Come mi sta questo nome? Grandi firme e scarabocchi

Su questa storia dei nomi fessi, Filippo Facci ha ragione. Il problema non è tanto rappresentato da Peaches (Geldof), Apple (Paltrow), Deva (Bellucci) o Chocis (La Russa). Figli di celebrità. I guai veri - a scuola, alle feste, al telefono - vengono se ci si chiama Felice Mastronzo o Benedetta Topa, ma anche qui, sia pure alla luce di un colpevole masochismo genitoriale, siamo nel campo delle eccezioni, a un passo dalla barzelletta. Conosco invece persone normali (ferrovieri, insegnanti, giardinieri) le quali comprimono nella scelta del nome il mondo estetico-culturale di riferimento, con effetti spesso ridicoli, talvolta devastanti. Ecco allora bambine che si chiamano Arancia, Oceania o Robin (da pettirosso, non da Robin Hood). Maschietti che si chiamano Jorma (da Kaukonen, ex leader dei lisergici Jefferson Airplane), Martin (dalla marca di una celebre chitarra acustica) o Uliano (da Lenin, ovviamente).
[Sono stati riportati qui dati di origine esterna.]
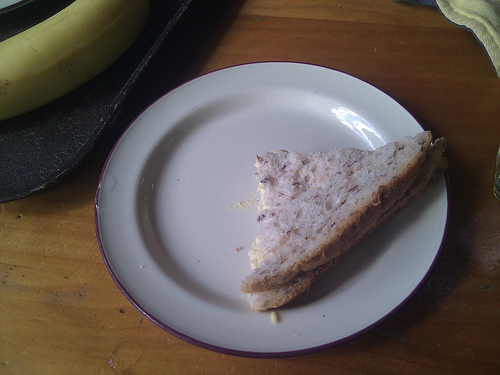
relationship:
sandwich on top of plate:
[248, 131, 447, 310] [92, 59, 449, 360]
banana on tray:
[3, 3, 158, 122] [1, 2, 192, 205]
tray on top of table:
[1, 2, 192, 205] [2, 1, 498, 374]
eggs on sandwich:
[252, 177, 271, 271] [248, 131, 447, 310]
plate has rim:
[92, 59, 449, 360] [252, 48, 364, 93]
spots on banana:
[4, 75, 45, 98] [3, 3, 158, 122]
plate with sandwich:
[92, 59, 449, 360] [248, 131, 447, 310]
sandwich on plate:
[248, 131, 447, 310] [92, 59, 449, 360]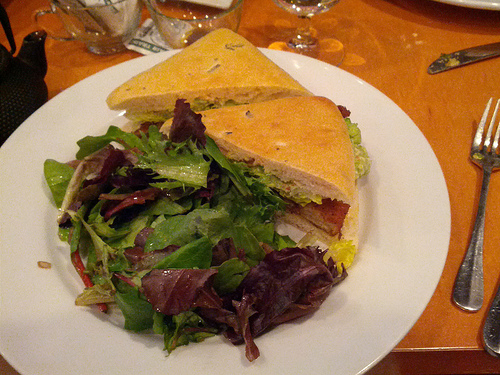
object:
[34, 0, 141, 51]
cup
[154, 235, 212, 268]
green lettuce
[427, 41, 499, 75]
knife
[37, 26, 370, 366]
food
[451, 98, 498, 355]
silverware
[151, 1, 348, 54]
glasses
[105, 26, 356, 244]
sandwich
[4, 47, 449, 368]
plate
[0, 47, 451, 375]
white plate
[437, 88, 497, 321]
tree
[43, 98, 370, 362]
leaves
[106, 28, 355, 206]
bread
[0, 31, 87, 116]
spout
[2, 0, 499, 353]
table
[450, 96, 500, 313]
fork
Qualche anno fa, tra la gente del cinema, si sparse la moda di battezzare i figli in arrivo Rocco. Nome secco, solido, proletario, s’intende un omaggio al Delon viscontiano; poi, però, tutti crescevano tra i Parioli e via del Babuino. Chissà che ne avrebbe scritto Pasolini, fosse ancora vivo, lui che a Giovanni preferiva Ninetto. Magari ha ragione Nanni Moretti quando, in una memorabile scena di Aprile, insieme all’ex compagna Silvia Nono organizza una sorta di «eliminatorie» in vista del lieto evento, ascoltando amici e familiari, cancellando i suggerimenti più corrivi o fresconi, per arrivare a quel semplice nome, Pietro, sul quale edificare una vita.